Treatment options for NF2 are limited to radiosurgery and/or invasive surgery. Surgery can be used to remove most tumours, although it carries a risk of causing problems, such as complete deafness and facial weakness. It cannot be used when tumours are located in multiple sites of the nervous system, or in sites where resection would carry too great a risk of fatal neurological complications. 

Most people with NF2 eventually develop significant hearing loss, speech impairment, problems with balance and in some cases paralysis.

Dr Ammoun and her colleagues are investigating new drug treatments for NF2 – designed not just to find a way to halt or reverse the progress of the condition, but also to provide patients with a non-invasive reduced-risk therapy option.

In people with NF2, the DNA sequence of a particular gene mutates, and this can be inherited or appear by chance before birth.
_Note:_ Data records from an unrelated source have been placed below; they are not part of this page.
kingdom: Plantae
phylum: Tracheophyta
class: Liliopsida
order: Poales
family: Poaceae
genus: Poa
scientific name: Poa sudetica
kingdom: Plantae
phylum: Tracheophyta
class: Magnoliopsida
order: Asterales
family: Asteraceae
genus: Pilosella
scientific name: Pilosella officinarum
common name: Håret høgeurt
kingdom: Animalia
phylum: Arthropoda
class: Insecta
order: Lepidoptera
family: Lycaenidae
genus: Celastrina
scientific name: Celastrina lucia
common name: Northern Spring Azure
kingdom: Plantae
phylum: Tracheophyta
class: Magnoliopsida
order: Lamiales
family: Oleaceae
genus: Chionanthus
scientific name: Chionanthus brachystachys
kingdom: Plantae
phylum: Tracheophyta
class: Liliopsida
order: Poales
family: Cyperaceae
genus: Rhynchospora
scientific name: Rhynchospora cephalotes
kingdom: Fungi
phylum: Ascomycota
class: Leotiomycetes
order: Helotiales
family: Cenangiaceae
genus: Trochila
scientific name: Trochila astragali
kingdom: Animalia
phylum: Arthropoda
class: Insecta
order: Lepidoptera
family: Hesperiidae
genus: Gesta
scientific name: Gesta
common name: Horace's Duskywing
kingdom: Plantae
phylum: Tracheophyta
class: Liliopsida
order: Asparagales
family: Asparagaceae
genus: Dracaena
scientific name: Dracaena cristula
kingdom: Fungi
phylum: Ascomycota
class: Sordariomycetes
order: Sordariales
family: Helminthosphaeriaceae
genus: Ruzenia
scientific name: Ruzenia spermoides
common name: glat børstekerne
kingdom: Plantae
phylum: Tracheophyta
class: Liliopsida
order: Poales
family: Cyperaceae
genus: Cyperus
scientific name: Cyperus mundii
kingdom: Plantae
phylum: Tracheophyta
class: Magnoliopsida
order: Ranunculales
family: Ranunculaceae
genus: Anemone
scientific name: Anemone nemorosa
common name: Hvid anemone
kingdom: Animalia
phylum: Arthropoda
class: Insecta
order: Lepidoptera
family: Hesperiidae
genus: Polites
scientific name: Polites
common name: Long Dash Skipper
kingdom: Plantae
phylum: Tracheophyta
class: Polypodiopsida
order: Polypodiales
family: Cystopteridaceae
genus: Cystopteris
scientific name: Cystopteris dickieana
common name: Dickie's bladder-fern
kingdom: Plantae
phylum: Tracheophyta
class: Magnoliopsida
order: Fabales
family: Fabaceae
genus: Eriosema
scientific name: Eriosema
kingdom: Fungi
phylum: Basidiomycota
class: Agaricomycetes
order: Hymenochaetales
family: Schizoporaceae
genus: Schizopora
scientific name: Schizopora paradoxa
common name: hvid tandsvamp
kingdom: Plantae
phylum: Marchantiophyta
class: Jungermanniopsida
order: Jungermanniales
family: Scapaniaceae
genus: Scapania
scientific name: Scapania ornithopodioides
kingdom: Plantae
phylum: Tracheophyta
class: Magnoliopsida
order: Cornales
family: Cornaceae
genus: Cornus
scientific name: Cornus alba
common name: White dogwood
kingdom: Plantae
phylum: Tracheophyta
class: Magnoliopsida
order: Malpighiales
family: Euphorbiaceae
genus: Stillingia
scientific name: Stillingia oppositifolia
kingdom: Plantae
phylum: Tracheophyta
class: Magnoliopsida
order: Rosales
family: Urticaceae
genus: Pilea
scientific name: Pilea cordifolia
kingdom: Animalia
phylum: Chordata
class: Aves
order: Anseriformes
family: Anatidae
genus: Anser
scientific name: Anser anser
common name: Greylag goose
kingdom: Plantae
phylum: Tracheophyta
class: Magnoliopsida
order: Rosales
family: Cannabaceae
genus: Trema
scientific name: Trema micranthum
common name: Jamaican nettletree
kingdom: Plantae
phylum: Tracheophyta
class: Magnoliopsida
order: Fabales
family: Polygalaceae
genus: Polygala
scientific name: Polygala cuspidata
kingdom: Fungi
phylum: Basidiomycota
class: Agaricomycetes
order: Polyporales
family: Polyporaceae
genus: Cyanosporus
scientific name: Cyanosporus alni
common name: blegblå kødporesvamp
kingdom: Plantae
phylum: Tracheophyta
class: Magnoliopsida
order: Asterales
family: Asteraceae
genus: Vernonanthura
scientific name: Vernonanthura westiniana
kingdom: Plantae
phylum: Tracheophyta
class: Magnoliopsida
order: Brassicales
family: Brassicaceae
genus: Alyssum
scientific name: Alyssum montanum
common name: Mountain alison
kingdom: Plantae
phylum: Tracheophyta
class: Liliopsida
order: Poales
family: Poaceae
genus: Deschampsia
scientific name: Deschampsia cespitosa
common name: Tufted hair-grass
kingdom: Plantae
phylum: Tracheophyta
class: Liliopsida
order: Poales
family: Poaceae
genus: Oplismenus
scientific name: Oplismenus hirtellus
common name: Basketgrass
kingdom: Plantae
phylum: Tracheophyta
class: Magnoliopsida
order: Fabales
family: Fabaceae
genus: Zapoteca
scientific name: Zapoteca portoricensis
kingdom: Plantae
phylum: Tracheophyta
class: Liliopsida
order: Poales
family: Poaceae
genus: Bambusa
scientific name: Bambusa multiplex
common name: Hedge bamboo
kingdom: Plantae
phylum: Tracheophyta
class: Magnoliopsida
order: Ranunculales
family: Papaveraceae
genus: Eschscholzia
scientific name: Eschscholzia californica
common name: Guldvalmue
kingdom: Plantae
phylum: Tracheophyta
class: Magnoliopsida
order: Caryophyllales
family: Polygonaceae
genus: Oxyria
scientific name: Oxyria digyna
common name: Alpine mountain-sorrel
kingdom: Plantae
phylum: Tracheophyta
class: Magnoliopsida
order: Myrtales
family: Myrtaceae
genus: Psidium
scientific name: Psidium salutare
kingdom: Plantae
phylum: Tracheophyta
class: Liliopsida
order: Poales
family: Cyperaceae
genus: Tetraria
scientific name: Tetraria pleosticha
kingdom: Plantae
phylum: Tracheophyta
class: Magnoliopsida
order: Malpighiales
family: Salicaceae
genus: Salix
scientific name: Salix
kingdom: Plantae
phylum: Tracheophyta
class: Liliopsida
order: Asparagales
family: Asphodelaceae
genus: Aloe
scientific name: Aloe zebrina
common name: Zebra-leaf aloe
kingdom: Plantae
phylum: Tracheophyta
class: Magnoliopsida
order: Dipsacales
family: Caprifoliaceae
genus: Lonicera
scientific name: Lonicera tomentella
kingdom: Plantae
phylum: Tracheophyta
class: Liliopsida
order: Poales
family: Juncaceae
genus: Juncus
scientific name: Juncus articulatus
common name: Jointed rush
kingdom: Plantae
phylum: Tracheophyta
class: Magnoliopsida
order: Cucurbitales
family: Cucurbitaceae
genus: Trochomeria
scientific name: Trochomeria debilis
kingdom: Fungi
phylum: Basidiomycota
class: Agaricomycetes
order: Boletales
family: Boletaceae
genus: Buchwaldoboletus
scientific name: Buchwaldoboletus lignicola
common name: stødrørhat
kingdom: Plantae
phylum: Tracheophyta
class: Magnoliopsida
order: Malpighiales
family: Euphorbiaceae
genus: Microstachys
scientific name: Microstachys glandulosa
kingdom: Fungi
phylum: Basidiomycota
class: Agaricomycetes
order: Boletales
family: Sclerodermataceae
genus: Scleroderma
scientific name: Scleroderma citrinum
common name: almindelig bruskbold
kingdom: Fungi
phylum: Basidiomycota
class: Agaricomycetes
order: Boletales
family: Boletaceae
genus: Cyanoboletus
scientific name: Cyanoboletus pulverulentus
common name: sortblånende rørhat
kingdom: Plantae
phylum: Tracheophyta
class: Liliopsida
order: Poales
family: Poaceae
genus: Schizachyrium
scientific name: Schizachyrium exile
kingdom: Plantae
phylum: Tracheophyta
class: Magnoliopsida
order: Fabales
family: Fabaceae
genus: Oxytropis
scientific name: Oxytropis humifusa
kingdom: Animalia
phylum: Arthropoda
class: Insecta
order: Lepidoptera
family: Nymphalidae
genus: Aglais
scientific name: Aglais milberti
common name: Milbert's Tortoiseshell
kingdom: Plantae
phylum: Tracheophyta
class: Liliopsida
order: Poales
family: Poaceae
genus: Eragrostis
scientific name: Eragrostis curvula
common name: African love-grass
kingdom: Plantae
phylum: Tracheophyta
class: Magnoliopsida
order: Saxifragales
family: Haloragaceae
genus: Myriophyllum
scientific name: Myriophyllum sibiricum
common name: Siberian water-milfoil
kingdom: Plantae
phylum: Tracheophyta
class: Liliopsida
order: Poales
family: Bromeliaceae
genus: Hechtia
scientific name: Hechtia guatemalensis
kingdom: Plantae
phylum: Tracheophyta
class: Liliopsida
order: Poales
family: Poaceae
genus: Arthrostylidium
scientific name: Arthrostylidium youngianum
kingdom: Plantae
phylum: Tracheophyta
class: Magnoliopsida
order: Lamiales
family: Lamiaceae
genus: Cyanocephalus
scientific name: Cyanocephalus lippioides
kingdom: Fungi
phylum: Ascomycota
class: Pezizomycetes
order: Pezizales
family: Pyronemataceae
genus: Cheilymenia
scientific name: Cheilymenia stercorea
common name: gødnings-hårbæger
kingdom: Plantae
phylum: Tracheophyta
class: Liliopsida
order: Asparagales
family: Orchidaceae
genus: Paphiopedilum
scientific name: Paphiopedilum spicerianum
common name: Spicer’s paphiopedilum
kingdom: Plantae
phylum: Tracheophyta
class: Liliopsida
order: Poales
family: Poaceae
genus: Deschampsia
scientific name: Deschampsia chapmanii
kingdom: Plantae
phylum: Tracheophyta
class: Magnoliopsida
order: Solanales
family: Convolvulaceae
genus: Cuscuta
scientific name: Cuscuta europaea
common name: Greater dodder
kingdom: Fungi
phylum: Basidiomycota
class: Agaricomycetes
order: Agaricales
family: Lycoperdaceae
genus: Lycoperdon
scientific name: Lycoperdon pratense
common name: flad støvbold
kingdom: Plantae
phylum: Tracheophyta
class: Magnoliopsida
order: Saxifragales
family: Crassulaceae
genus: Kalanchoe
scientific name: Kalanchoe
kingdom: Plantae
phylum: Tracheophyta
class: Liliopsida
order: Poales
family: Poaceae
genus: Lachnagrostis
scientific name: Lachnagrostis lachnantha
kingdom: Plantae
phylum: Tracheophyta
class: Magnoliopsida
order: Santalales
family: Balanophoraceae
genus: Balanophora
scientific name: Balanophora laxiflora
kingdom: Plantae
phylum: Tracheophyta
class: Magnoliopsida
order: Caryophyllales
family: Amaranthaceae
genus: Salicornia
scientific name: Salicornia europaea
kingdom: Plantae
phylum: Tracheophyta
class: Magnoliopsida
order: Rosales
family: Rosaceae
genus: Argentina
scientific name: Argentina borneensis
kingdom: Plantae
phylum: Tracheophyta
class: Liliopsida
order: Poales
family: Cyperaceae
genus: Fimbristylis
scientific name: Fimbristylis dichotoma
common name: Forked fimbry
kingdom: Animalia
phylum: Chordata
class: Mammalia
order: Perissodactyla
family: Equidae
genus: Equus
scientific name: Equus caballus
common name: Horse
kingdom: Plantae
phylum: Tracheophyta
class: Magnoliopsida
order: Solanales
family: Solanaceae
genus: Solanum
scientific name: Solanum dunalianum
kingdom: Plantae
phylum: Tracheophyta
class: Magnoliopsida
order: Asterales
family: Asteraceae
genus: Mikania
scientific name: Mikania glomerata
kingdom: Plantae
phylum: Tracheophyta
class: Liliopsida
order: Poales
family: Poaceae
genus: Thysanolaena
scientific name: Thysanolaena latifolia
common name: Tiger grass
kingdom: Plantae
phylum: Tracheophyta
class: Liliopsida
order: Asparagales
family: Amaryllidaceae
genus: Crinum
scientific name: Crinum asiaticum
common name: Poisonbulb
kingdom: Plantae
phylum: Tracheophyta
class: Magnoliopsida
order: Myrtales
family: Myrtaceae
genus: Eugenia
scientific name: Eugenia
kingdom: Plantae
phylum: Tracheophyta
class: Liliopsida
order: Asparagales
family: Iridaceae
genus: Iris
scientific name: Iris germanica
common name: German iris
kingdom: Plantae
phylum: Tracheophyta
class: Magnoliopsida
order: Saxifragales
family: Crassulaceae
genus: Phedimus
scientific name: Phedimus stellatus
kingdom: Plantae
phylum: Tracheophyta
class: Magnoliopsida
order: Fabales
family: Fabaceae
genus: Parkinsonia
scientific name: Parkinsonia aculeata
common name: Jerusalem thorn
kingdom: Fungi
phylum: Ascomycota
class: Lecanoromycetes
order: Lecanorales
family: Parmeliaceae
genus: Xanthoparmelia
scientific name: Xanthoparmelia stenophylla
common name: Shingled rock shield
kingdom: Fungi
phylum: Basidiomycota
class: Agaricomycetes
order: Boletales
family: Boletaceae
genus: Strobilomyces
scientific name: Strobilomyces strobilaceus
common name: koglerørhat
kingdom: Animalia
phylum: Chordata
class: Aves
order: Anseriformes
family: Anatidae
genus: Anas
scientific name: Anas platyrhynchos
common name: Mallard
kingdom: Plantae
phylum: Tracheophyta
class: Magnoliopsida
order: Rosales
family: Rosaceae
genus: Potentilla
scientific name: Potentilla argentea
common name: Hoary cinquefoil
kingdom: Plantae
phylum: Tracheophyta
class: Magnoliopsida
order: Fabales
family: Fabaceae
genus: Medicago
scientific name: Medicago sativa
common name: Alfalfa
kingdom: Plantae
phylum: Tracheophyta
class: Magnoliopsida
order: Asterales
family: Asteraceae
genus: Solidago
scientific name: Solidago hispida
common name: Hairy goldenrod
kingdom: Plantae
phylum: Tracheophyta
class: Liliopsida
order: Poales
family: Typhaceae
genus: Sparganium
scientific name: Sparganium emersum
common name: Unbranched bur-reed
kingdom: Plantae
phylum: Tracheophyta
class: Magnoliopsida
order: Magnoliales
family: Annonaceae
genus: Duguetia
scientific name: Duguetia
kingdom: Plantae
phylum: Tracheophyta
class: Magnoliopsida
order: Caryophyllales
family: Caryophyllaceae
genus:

This results in the inability to produce a tumour-suppressing protein called Merlin. 

The research team made an exciting discovery while investigating human tumour cells. They found that certain sequences of DNA which originated from viruses that inserted themselves into human chromosomes millions of years ago and which are normally inactive, become active in NF2 tumour cells.

“We think that the unusual activity of this DNA may cause NF2 tumour cells to grow,” said Dr Ammoun. “We have shown that some drugs, which are used to treat viral infections, seem to block the action of this DNA and slow-down the growth of tumour cells. We are investigating this further to see if we can develop a much-needed new drug treatment for people with NF2.”
She added: 

“We are immensely grateful to Action Medical Research for this vital grant which will help us to move closer to finding the best drug to deal with this pernicious and debilitating condition, and which can rob children and young adults of quality of life at an early age.” 
Action’s Director of Research Dr Tracy Swinfield said: 

“Thousands of families across the UK are coping with the challenge of caring for a child with a condition for which there is no cure. At Action Medical Research, we believe passionately in supporting studies that aim to find out more about debilitating conditions like NF2, and help doctors develop effective treatments. Dr Ammoun and her team are dedicated to helping children and young people affected by this heartbreaking rare condition. We are delighted to be able to fund this important work.”
Dr Robert Belshaw, Associate Professor in Genomics from Plymouth University School of Biomedical and Healthcare Sciences, is a co-applicant and collaborator on this project.